🤖 AI Summary
This study investigates the decision problem of whether a given logical property can be satisfied by a relational structure—such as an undirected or directed graph—after at most k modifications to its relations. Employing tools from descriptive complexity theory and parameterized complexity analysis, the work systematically characterizes the relationship between the logical expressiveness of the target property—particularly its quantifier structure—and the computational difficulty of the associated modification problem.
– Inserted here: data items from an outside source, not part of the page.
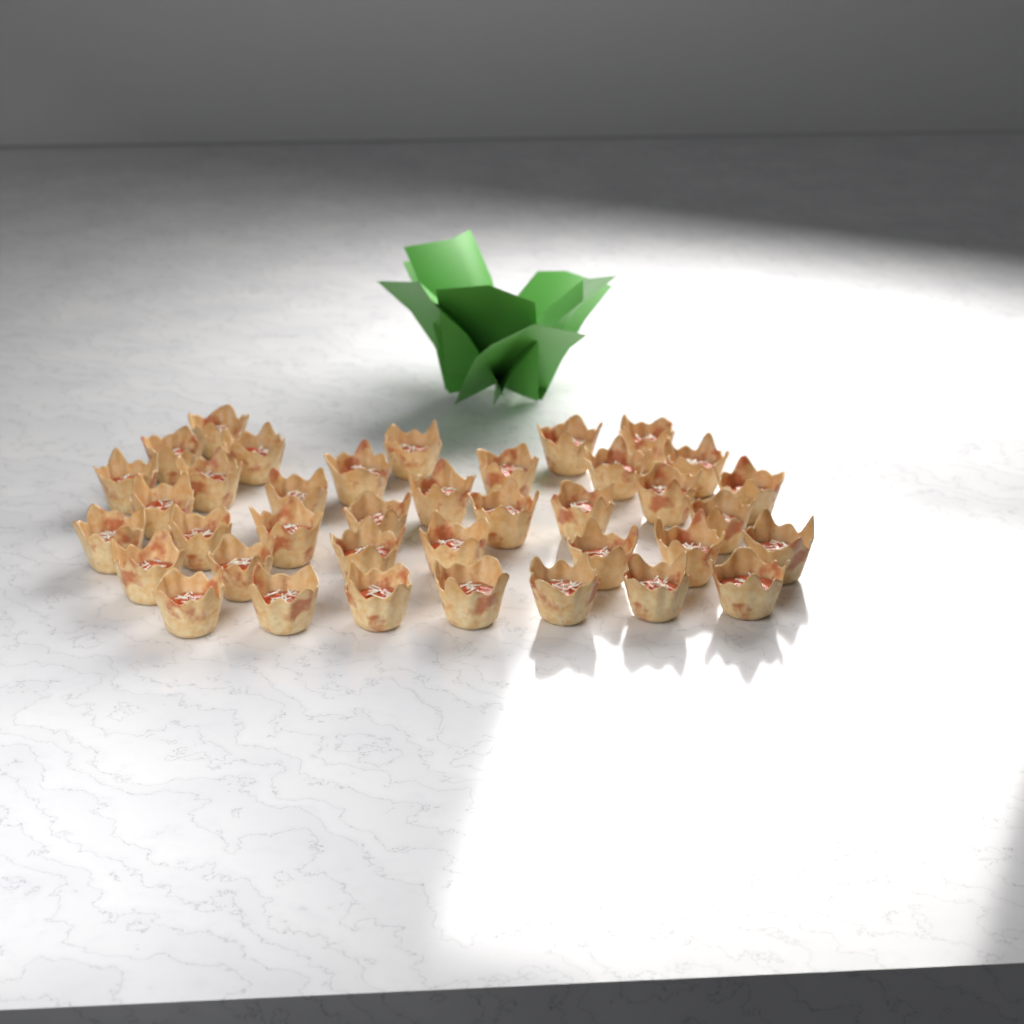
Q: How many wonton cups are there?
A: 38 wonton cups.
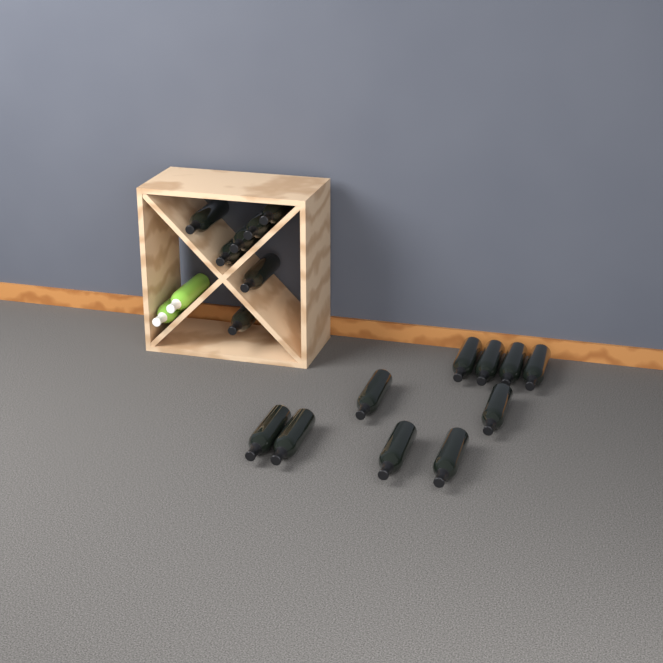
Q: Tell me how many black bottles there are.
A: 17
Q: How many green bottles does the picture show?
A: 2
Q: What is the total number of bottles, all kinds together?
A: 19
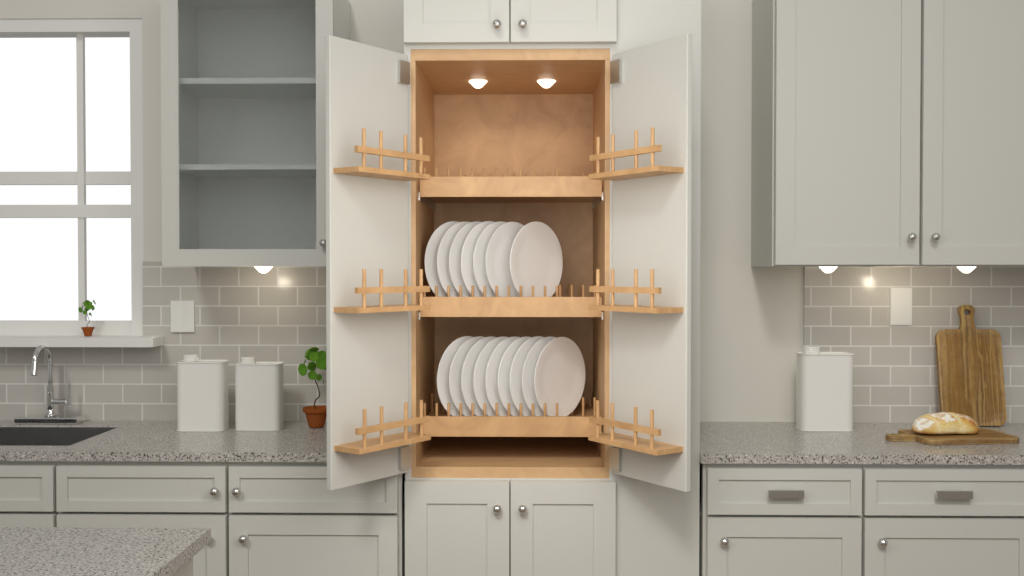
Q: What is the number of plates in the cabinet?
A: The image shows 16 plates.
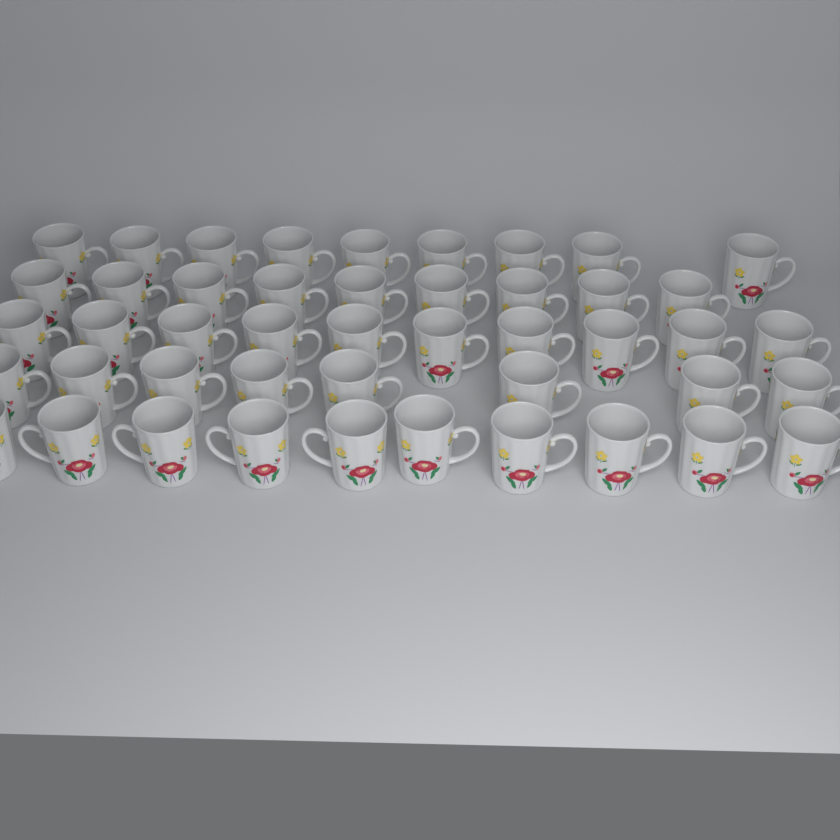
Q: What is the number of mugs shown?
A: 46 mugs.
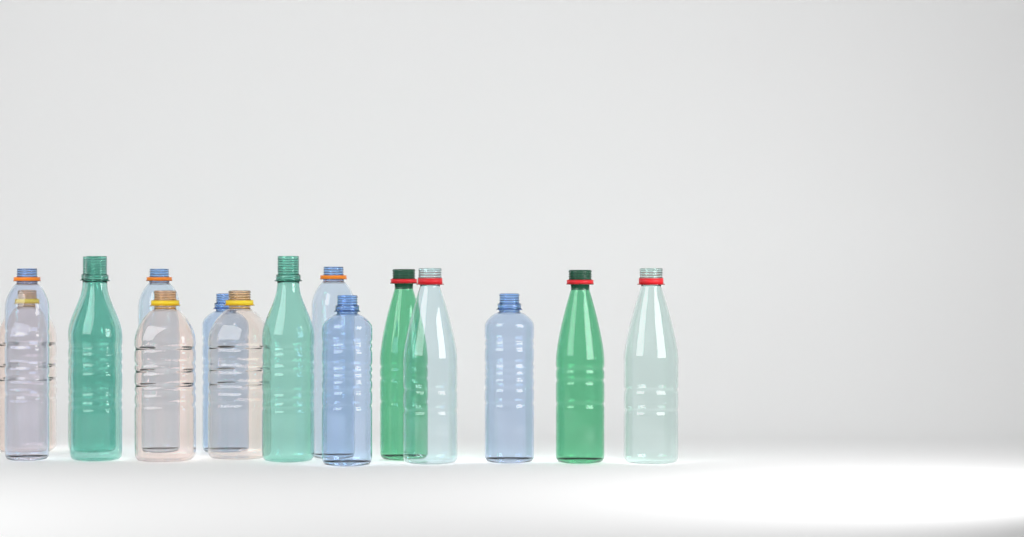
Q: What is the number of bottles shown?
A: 16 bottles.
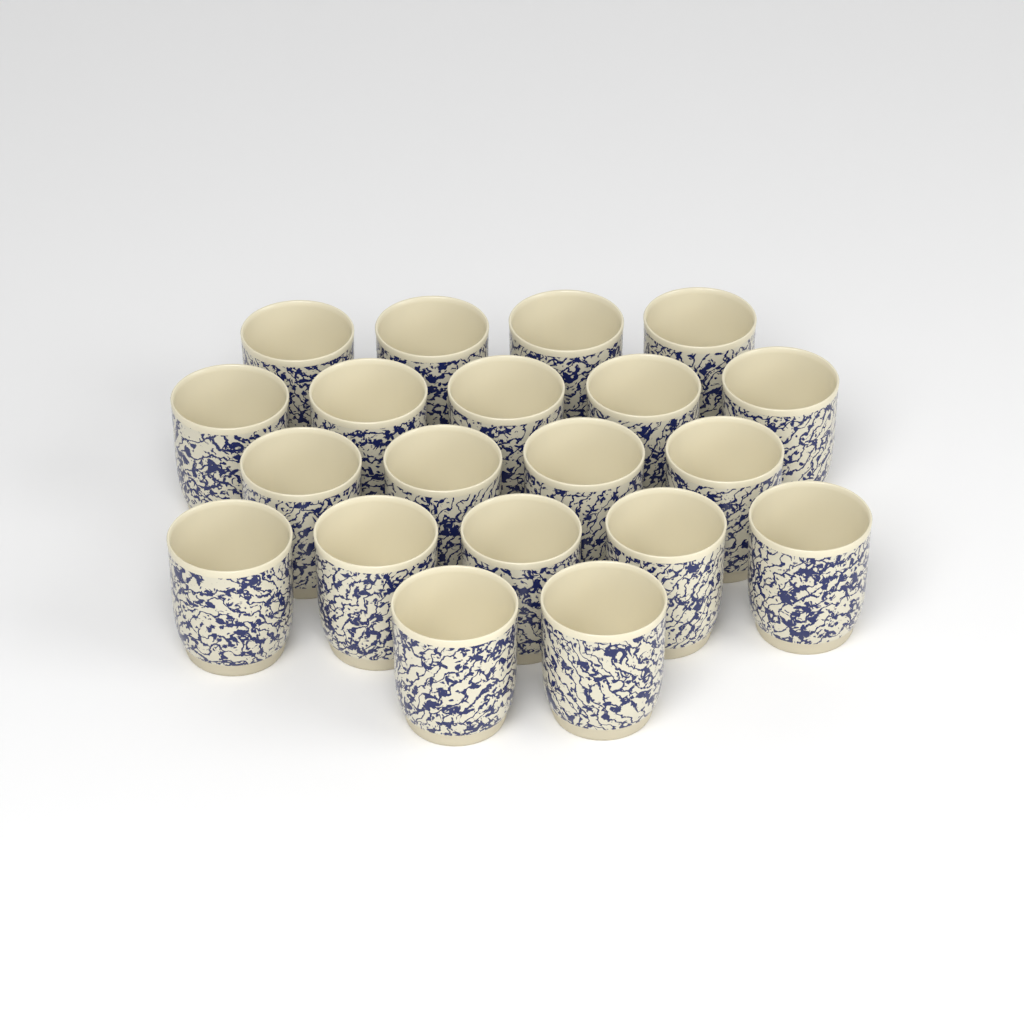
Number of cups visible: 20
The main contribution lies in establishing a complete complexity classification for this problem across various structural settings, revealing a striking dichotomy: every instance is either of very low complexity (belonging to para-AC⁰↑ or TC⁰) or is W[2]-hard or NP-hard. This result delineates a unified boundary of computational hardness grounded in logical definability.
📝 Abstract
A relation modification problem gets a logical structure and a natural number k as input and asks whether k modifications of the structure suffice to make it satisfy a predefined property. We provide a complete classification of the classical and parameterized complexity of relation modification problems - the latter w. r. t. the modification budget k - based on the descriptive complexity of the respective target property. We consider different types of logical structures on which modifications are performed: Whereas monadic structures and undirected graphs without self-loops each yield their own complexity landscapes, we find that modifying undirected graphs with self-loops, directed graphs, or arbitrary logical structures is equally hard w. r. t. quantifier patterns.
Moreover, we observe that all classes of problems considered in this paper are subject to a strong dichotomy in the sense that they are either very easy to solve (that is, they lie in paraAC^{0\uparrow} or TC^0) or intractable (that is, they contain W[2]-hard or NP-hard problems).